Quando o Quixote afirmou que tinha certeza de que sabia quem era
Quando o Quixote afirmou que tinha certeza de que sabia quem era
Arnaldo Sampaio de Moraes Godoy
Ainda no início de suas aventuras, no caminho de volta para casa, onde ia buscar dinheiro, camisas limpas e um unguento para as feridas, o Quixote, cujo sonho era contrastado com a realidade, fez dessa última um apêndice daquele primeiro. É o sonho que parece importar mais do que real. No chão, moído, Quixote não conseguia se mexer. Sentia dores. Muitas dores. Vivia uma situação difícil e, como sempre fazia nessas horas, lembrava-se do que leu nos romances de cavalaria.
O resíduo das leituras era o instrumento de enfrentamento das dificuldades, que na realidade decorriam justamente das leituras. Causa e consequência se confundiam. Mas qual realidade importava ao Quixote? Ou qual sonho lhe parecia o mais distante de uma realidade que negava? Lembrou-se então de uma passagem do Marquês de Mântua, que em certa aventura se viu ferido no meio da mata. Imitando o personagem, rolava pelo chão, recitando o que o herói ferido falava pelos livros. O resíduo da informação literária era o seu manual de procedimento diário. Seguia com exatidão e disciplina.
Nesse exato momento, relata-nos Cervantes, Quixote confundia um vizinho com o Marquês de Mântua, misturava uma figura amiga e real com uma figura simpática e ideal. Na verdade, era um lavrador que se aproximava. Ajoelhou-se. Tocou Quixote afetuosamente, perguntando o que ocorrera. Era o Marquês de Mântua, em pessoa, exatamente como Quixote confirmava em sua imaginação, com a fantasia que a realidade provocava.
O lavrador levantou a viseira do cavaleiro caído, reconhecendo Alonso Quejano e perguntando o que teria sucedido. Pediu a Quixote que o reconhecesse. Ante a recusa, o vizinho (Pedro Alonso) insistia que falava com Alonso Quejano, ao que Quixote respondeu que sabia exatamente quem era: eu sei quem sou! Era um grande homem, cujo heroísmo a nossos olhos consiste em saber quem era, de acordo com a percepção que Quixote fazia de si mesmo. Percebia o seu heroísmo por dentro.
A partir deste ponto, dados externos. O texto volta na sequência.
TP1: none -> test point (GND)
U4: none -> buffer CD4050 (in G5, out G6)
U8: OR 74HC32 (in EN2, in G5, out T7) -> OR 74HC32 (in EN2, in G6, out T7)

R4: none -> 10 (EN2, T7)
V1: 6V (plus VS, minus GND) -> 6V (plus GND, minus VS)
Na observação de Unamuno, o Quixote afirmou que sabia quem era; não afirmou que era quem queria ser. Há uma diferença na compreensão do que somos, quando nos cotejamos com a inspiração do que queremos ser. Há quem confunda o que é com o que quer ser. Nos tipos literários ideais, é o que se denomina de bovarismo. A expressão vem de Emma Bovary, personagem de Gustave Flaubert, para quem o mundo real era seu universo ideal.
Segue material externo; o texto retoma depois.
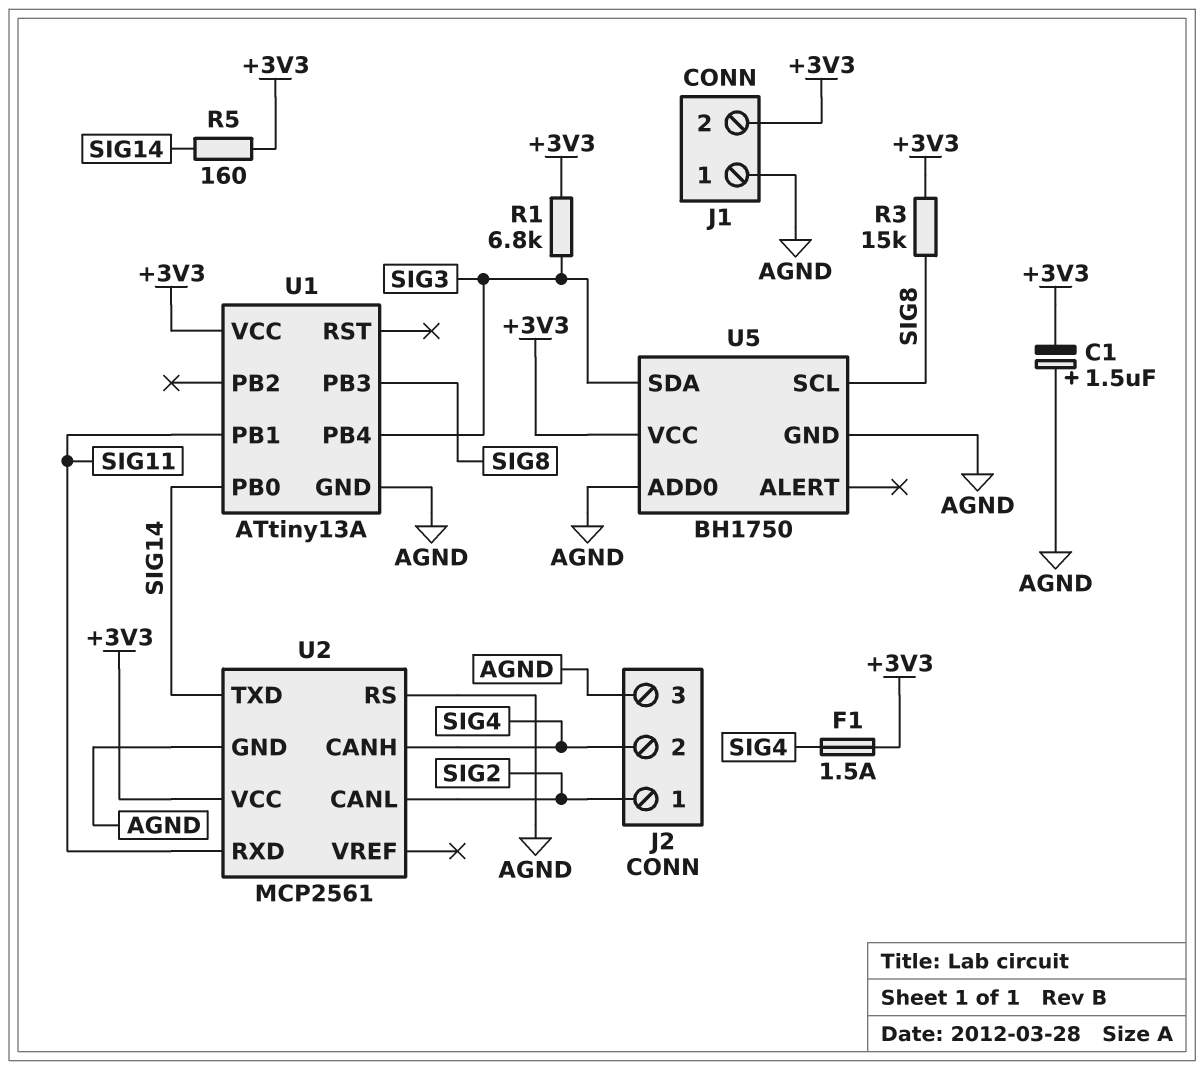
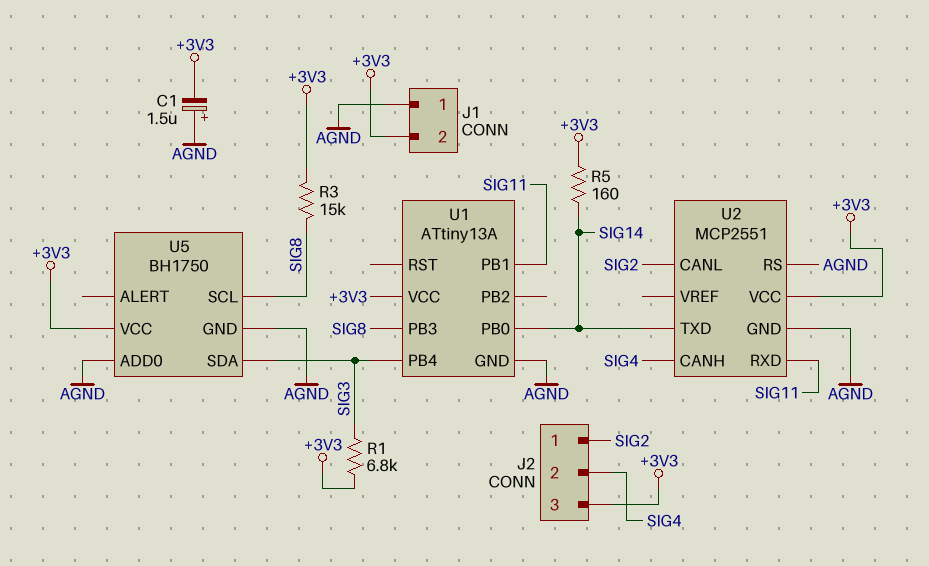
F1: 1.5A (+3V3, SIG4) -> none
J2 pin 3: AGND -> +3V3
U2: MCP2561 -> MCP2551

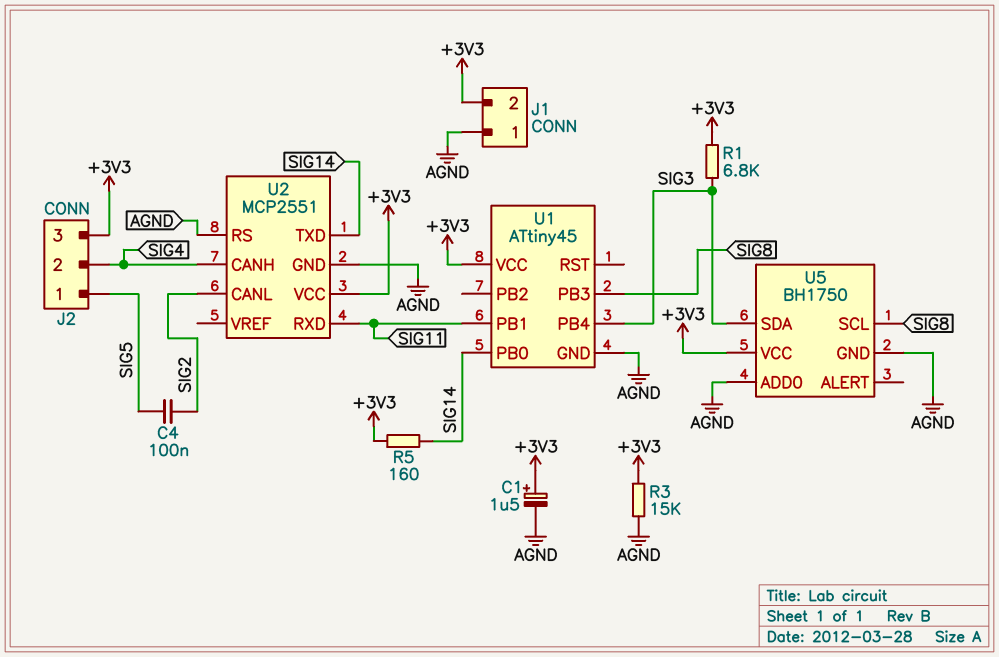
C1: 1.5uF (plus AGND, minus +3V3) -> 1.5uF (plus +3V3, minus AGND)
C4: none -> 100nF (SIG2, SIG5)
J2 pin 1: SIG2 -> SIG5
R3: 15k (+3V3, SIG8) -> 15k (+3V3, AGND)
U1: ATtiny13A -> ATtiny45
O lavrador aguardou o cair da tarde para levar o vizinho ferido até sua casa, onde era procurado e esperado pela ama e pela sobrinha. Não queria que vissem o estado (físico e mental) do estimado amigo. Quando chegaram à casa do Quixote houve um grande alvoroço. Lá estavam também o padre e o barbeiro, que eram amigos de Alonso Quejano. A ama questionava o padre quais seriam as razões que levaram Alonso à aquela desgraça. Estava desaparecido há três dias.
Concordavam que a leitura dos romances de cavalaria havia transformado o juízo do homem. Falava sozinho. A ama recordou que Alonso lia por dias seguidos. Subitamente, pegava na espada e atacava as paredes. Quando se cansava, afirmava que havia matado quatro gigantes. Explicava o suor que lhe caía do rosto como o sangue que lhe vinha dos ferimentos heroicos.
A culpa era dos livros. O padre propôs um ato público para a queima daquelas obras tão perigosas. Queria queimar aqueles livros todos na esperança de que outras pessoas não fossem também levadas à loucura. O lavrador atentamente escutava a conversa e se esforçava para entender o que ocorrera com o vizinho.
Com a aproximação do Quixote, o lavrador começou a falar como se fosse, de fato, o Marquês de Mântua. Não se contraria um louco. À afirmação de que alguém seja Napoleão, melhor que perguntemos pela sorte de Josefina. Quixote explicou por que estava na cama. Caiu do Rocinonte e enfrentou gigantes. Não respondeu a outras perguntas que lhe fizeram. O Quixote (e a observação é de Jorge Luis Borges) contrapunha um mundo imaginário poético a um mundo real prosaico. Queria comer e dormir. O lavrador contou ao padre tudo o que viu. Mas não foi o que Quixote viu ou viveu. Com quem a razão?